I suppose it’s as though when we experience an earthquake we go throughout the home and batten down all the bookshelves that we should have secured in the first place. But, some outside force presents the fragility of our situation on a silver platter before us and, bam! we change. Perhaps the mere discussion of whether or not we’ll all be eaten by alien crocodiles in 3 days is good for us. It forces us to review our moral status and take our life’s temperature.

Are we not being honest with someone close to us? Are we afraid to try something we’ve always dreamed of? Are we putting off helping somebody near us until “the right time”? Or are we just waiting out our own pain until we get swept off our feet to some emotional clearing beyond the woods of life’s confusion?
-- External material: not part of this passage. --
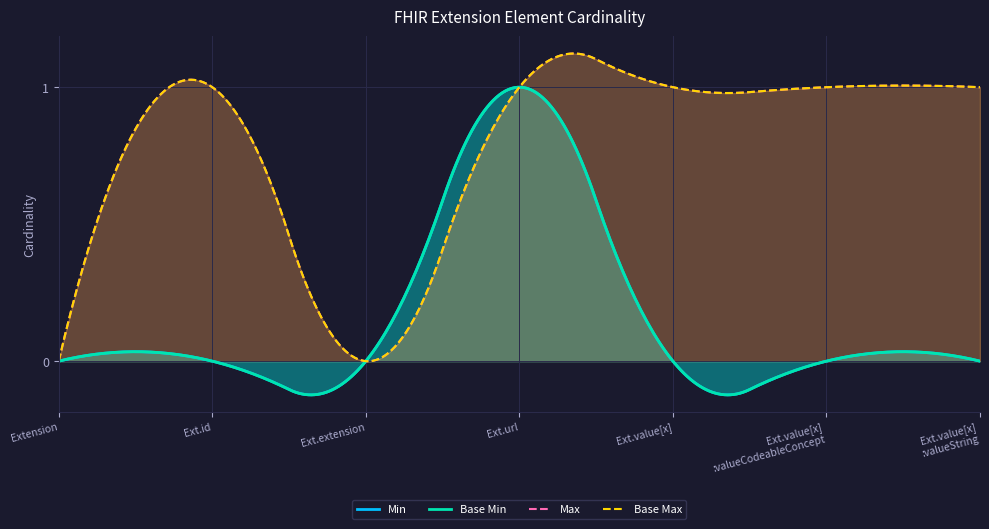

How many data points in Min are above 0?

1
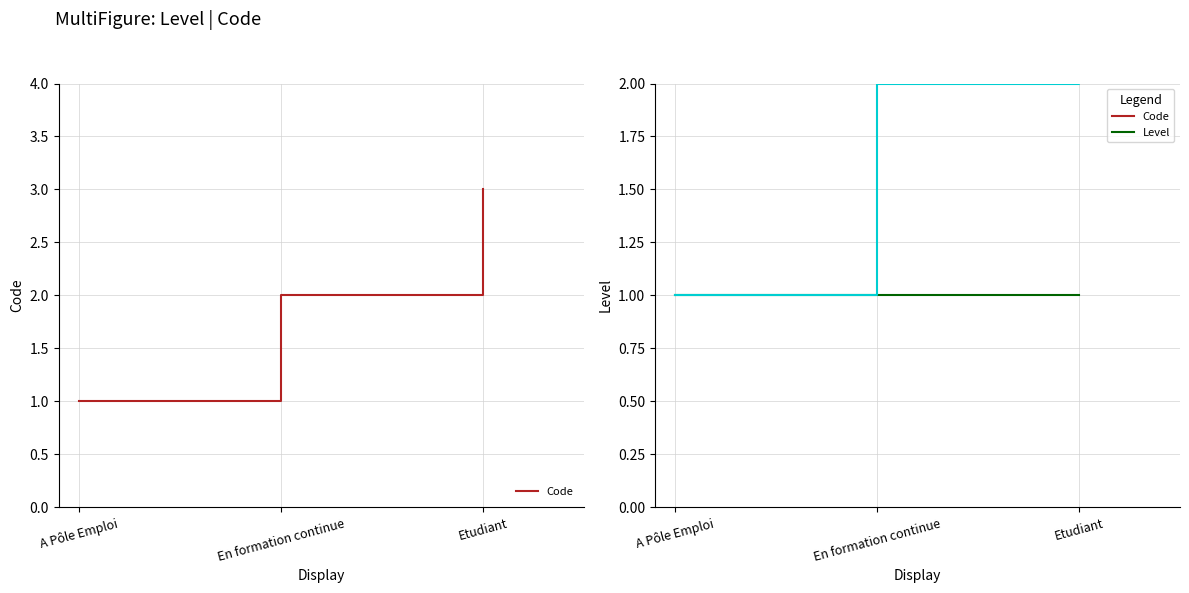

Which series has the largest total across all categories?

Code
Maybe instead of arguing over whether or not we are granting this “apocalypse” the gravity and worth it deserves, we should ask ourselves if we are giving each other the gravity and truthful recognition we all deserve. Perhaps if we all took some time to write down those thoughts we’ve been waiting to get out, tell that person we love them, or apologize to our once trusted friend then we would find out that with or without the apocalypse, we’re better off realizing that every instant could be our last. This moment could also be just a drop in the bucket, or a drop in a new bucket, and if so, what do we want to fill that new bucket with?

To quote the man we all hate to love,

“Say what you need to say. Say what you need to say. Say what you need to saaaaaa-aaaa-aaaa-aaa-aaaay.”  -John Mayer

Go forth… and continue going… and never stop.